Viktor Blom has had a good go at splitting the attention of the Poker Media over the past 7 weeks or so, as we have all had at least one eye on the events in Las Vegas, but have had to leave at least part of our attention focussed on the enigmatic Swedish Poker Hero.
We were glad we did keep an eye on Viktor Blom. Between the 28th of May (the first day of the 2013 WSOP) and Saturday the 13th of July, Viktor played 38,405 hands, over 402 tables, and earned a profit of $1,805,054.
This has to be more than Viktor could have been reasonably expected to win in Las Vegas playing the WSOP Events, and probably would have been more than he could win even including the ridiculous Cash games that always seem to run during the WSOP. Based on what Viktor Tweeted (see below) he knows that, but part of him still wanted to make the trip.
i skipped WSOP. i missed it a bit but realized today i would have had to finish 5th in the main to score what i made last two weeks 🙂
— Viktor Blom (@ViktorBlom) July 15, 2013
Viktor started off his working Sunday playing some 6-Max $400/$800 NLHE with the tables filled with “Trueteller,” “MalACEsia,” “Denoking,” “Rhje,” and new to the scene “Tight-Man1”. Over 80 minutes Viktor played this table of “unknowns” and sat for 161 hands. Viktor didn’t make the most of the action, and ended up losing $80,092 with the two big winners at the tables being “Tight-Man1” and “Denoking.” We have some of the bigger action in the video below, just for your enjoyment.
The next up was a single table of FLO8 against Watch regular Kyle “KPR16” Ray. Blom sat against his regular opponent for a mere 52 hands of action. However, ever the opportunist, Viktor was able to make these hands counts, and ended up adding $111,988 to his bankroll from the coffers that have been supplying “KPR16”. We caught some of the action between these two, and you’ll find some of the more interesting hands below:
Viktor took a break from the tables at this point, and I can’t blame him. If he’s still in London, the night would have been hot sticky, and not conducive to playing good poker. Viktor obviously got over that, as he came back to the tables against someone wwe’ve not seen for a while. Ben “Bttech86” Tollerene sat against Viktor at some $400/$800 NLHE , not something I’ve seen happen in the time I’ve been writing this series.

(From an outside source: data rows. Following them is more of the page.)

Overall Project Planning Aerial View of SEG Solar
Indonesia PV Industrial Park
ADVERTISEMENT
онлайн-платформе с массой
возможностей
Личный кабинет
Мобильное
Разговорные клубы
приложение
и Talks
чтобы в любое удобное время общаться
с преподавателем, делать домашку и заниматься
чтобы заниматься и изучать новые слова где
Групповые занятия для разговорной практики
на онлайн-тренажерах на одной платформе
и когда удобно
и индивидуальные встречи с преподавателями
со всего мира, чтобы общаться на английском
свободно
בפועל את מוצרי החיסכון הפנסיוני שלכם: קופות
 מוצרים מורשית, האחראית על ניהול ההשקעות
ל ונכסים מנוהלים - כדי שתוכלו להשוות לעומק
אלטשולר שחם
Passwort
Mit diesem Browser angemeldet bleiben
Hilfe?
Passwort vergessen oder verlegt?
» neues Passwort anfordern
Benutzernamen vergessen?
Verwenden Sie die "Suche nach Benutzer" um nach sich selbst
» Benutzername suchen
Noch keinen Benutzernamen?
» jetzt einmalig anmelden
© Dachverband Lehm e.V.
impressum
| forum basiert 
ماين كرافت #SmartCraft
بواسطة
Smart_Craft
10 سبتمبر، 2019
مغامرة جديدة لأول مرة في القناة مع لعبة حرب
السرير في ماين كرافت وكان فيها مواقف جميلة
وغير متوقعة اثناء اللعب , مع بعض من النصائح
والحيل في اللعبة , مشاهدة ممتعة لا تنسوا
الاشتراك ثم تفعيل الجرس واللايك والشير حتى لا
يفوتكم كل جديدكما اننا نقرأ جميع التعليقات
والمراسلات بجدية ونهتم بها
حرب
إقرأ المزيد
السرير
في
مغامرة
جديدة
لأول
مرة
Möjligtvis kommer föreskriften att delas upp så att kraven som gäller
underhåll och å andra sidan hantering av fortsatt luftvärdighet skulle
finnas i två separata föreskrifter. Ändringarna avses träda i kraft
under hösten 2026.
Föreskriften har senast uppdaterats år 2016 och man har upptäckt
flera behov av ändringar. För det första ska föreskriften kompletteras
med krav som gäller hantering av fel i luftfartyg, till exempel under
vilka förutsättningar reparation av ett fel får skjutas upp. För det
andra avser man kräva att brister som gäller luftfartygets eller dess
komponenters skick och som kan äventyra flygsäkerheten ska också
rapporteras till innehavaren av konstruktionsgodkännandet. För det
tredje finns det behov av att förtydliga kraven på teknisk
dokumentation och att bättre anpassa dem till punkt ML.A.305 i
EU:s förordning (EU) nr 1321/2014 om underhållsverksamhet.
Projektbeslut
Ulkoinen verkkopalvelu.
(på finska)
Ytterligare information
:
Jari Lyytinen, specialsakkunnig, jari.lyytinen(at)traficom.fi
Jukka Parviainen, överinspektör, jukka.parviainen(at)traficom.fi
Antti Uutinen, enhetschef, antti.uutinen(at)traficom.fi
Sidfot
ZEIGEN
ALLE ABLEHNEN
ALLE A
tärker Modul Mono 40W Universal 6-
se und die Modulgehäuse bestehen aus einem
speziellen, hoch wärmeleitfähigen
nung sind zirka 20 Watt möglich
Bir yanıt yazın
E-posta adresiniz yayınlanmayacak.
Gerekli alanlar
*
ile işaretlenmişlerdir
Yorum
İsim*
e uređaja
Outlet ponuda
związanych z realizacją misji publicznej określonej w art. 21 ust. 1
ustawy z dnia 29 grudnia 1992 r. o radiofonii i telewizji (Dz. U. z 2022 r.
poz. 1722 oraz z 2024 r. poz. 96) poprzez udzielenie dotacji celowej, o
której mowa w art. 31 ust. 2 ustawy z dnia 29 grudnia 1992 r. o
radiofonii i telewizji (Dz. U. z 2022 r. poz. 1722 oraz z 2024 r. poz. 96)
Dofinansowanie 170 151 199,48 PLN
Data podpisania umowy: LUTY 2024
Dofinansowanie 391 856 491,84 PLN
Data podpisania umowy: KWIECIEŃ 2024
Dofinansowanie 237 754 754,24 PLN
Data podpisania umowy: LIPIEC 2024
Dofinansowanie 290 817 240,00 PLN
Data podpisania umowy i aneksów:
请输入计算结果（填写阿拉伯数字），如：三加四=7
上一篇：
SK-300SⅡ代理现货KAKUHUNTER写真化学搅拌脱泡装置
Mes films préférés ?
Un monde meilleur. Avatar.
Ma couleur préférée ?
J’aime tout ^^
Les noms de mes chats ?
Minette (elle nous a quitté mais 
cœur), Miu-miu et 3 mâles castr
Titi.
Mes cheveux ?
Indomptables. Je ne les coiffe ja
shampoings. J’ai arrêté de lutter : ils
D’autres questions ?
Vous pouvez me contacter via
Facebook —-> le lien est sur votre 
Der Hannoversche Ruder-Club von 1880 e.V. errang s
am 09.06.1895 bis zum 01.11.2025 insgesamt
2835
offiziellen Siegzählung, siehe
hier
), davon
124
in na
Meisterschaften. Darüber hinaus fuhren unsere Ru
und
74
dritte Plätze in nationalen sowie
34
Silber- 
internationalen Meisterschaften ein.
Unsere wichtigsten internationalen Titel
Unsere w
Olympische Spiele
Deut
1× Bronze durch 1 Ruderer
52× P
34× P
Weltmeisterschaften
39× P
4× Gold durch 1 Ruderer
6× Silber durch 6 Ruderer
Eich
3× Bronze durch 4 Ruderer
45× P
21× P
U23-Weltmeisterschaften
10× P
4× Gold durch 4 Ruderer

Over 516 hands of NLHE action these two played heads up against each other, and the returning Tollerene seemed to have the advantage. The NLHE action cost Viktor $261,703, and when you add in 5 hands of $200/$400 $16 Cap PLO that cost Viktor another $46,138, you have to give this matchup to “Bttech86.” We have some of the bigger hand between these two for your enjoyment in the video package below.
With only another 91 hand 6-Max $400/$800 NLHE session closing out his day, Viktor ended the 14th of July with a $253,507 loss. This takes his yearly profits down to $4,459,247, not including his tournament winnings.
Viktor seemed to have an ok day at the office. His overall loss for the day can be pretty much explained by a single table costing him $358,794 over 89 hands while he was playing Tollerene. The rest of the day actually looks pretty dull, and would have resulted in a “breakeven” day for our hero.
The “new” Viktor Blom is putting me in a bit of a quandary. While I’m very impressed about the monumental improvement in his mental game, and how he appears to have got hold of his tilt issues, I’m being left with less and less to write about. Some of the fun about following Viktor has been watching the repercussions of a bad day. Thing is, I haven’t seen a really bad day out of Viktor for a pretty long time. That’s to Viktor’s credit, and just means I’ll have to be a little more imaginative with my analysis.